Directive: Retype each line of the listing below without any changes, and omit the pictures from your answer.

Records taken from a dataset:
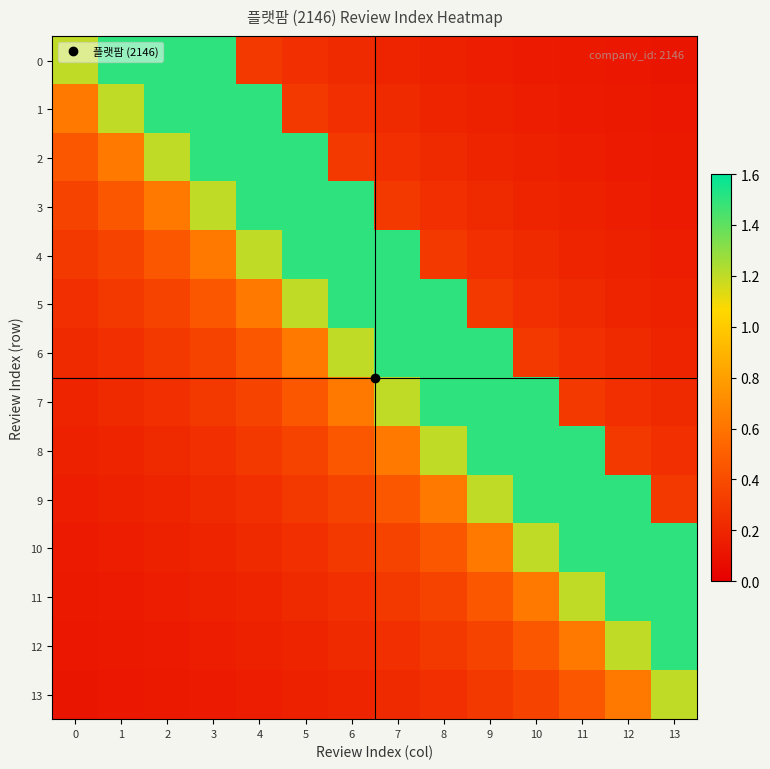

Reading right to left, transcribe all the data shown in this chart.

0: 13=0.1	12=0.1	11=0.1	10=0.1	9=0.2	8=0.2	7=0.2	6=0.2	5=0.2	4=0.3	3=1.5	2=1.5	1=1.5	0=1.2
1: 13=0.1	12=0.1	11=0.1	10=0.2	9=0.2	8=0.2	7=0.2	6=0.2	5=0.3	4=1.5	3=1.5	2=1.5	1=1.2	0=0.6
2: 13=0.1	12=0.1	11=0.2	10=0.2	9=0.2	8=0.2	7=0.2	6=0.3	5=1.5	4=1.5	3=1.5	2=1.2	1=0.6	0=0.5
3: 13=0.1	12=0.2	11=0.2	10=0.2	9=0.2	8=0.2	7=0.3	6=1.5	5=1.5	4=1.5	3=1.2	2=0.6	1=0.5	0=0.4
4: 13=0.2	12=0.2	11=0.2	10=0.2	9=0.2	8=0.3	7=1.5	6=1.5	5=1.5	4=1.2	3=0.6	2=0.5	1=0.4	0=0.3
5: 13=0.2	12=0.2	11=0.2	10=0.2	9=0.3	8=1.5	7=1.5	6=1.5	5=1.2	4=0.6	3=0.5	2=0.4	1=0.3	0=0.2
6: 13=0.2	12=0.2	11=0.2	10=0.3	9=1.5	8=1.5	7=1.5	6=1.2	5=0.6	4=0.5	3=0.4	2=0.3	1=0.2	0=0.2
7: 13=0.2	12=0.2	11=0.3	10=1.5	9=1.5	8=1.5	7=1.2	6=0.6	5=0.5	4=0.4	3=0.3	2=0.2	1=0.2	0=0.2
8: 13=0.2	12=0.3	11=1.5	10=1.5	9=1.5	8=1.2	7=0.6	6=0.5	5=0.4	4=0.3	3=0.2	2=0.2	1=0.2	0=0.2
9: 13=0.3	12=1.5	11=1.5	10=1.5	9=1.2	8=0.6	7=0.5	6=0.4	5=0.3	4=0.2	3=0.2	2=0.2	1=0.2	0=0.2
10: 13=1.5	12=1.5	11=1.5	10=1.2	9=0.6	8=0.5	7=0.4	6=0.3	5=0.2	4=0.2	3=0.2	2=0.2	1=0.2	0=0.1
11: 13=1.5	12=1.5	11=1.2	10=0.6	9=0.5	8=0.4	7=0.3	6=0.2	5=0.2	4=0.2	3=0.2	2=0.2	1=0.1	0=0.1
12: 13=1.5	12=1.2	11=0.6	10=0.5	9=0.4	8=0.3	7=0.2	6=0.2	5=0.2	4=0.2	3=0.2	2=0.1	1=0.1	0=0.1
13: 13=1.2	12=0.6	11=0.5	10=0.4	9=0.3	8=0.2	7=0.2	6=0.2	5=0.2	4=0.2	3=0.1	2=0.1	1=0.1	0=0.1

Answer:
Reading right to left, transcribe all the data shown in this chart.

0: 13=0.1	12=0.1	11=0.1	10=0.1	9=0.2	8=0.2	7=0.2	6=0.2	5=0.2	4=0.3	3=1.5	2=1.5	1=1.5	0=1.2
1: 13=0.1	12=0.1	11=0.1	10=0.2	9=0.2	8=0.2	7=0.2	6=0.2	5=0.3	4=1.5	3=1.5	2=1.5	1=1.2	0=0.6
2: 13=0.1	12=0.1	11=0.2	10=0.2	9=0.2	8=0.2	7=0.2	6=0.3	5=1.5	4=1.5	3=1.5	2=1.2	1=0.6	0=0.5
3: 13=0.1	12=0.2	11=0.2	10=0.2	9=0.2	8=0.2	7=0.3	6=1.5	5=1.5	4=1.5	3=1.2	2=0.6	1=0.5	0=0.4
4: 13=0.2	12=0.2	11=0.2	10=0.2	9=0.2	8=0.3	7=1.5	6=1.5	5=1.5	4=1.2	3=0.6	2=0.5	1=0.4	0=0.3
5: 13=0.2	12=0.2	11=0.2	10=0.2	9=0.3	8=1.5	7=1.5	6=1.5	5=1.2	4=0.6	3=0.5	2=0.4	1=0.3	0=0.2
6: 13=0.2	12=0.2	11=0.2	10=0.3	9=1.5	8=1.5	7=1.5	6=1.2	5=0.6	4=0.5	3=0.4	2=0.3	1=0.2	0=0.2
7: 13=0.2	12=0.2	11=0.3	10=1.5	9=1.5	8=1.5	7=1.2	6=0.6	5=0.5	4=0.4	3=0.3	2=0.2	1=0.2	0=0.2
8: 13=0.2	12=0.3	11=1.5	10=1.5	9=1.5	8=1.2	7=0.6	6=0.5	5=0.4	4=0.3	3=0.2	2=0.2	1=0.2	0=0.2
9: 13=0.3	12=1.5	11=1.5	10=1.5	9=1.2	8=0.6	7=0.5	6=0.4	5=0.3	4=0.2	3=0.2	2=0.2	1=0.2	0=0.2
10: 13=1.5	12=1.5	11=1.5	10=1.2	9=0.6	8=0.5	7=0.4	6=0.3	5=0.2	4=0.2	3=0.2	2=0.2	1=0.2	0=0.1
11: 13=1.5	12=1.5	11=1.2	10=0.6	9=0.5	8=0.4	7=0.3	6=0.2	5=0.2	4=0.2	3=0.2	2=0.2	1=0.1	0=0.1
12: 13=1.5	12=1.2	11=0.6	10=0.5	9=0.4	8=0.3	7=0.2	6=0.2	5=0.2	4=0.2	3=0.2	2=0.1	1=0.1	0=0.1
13: 13=1.2	12=0.6	11=0.5	10=0.4	9=0.3	8=0.2	7=0.2	6=0.2	5=0.2	4=0.2	3=0.1	2=0.1	1=0.1	0=0.1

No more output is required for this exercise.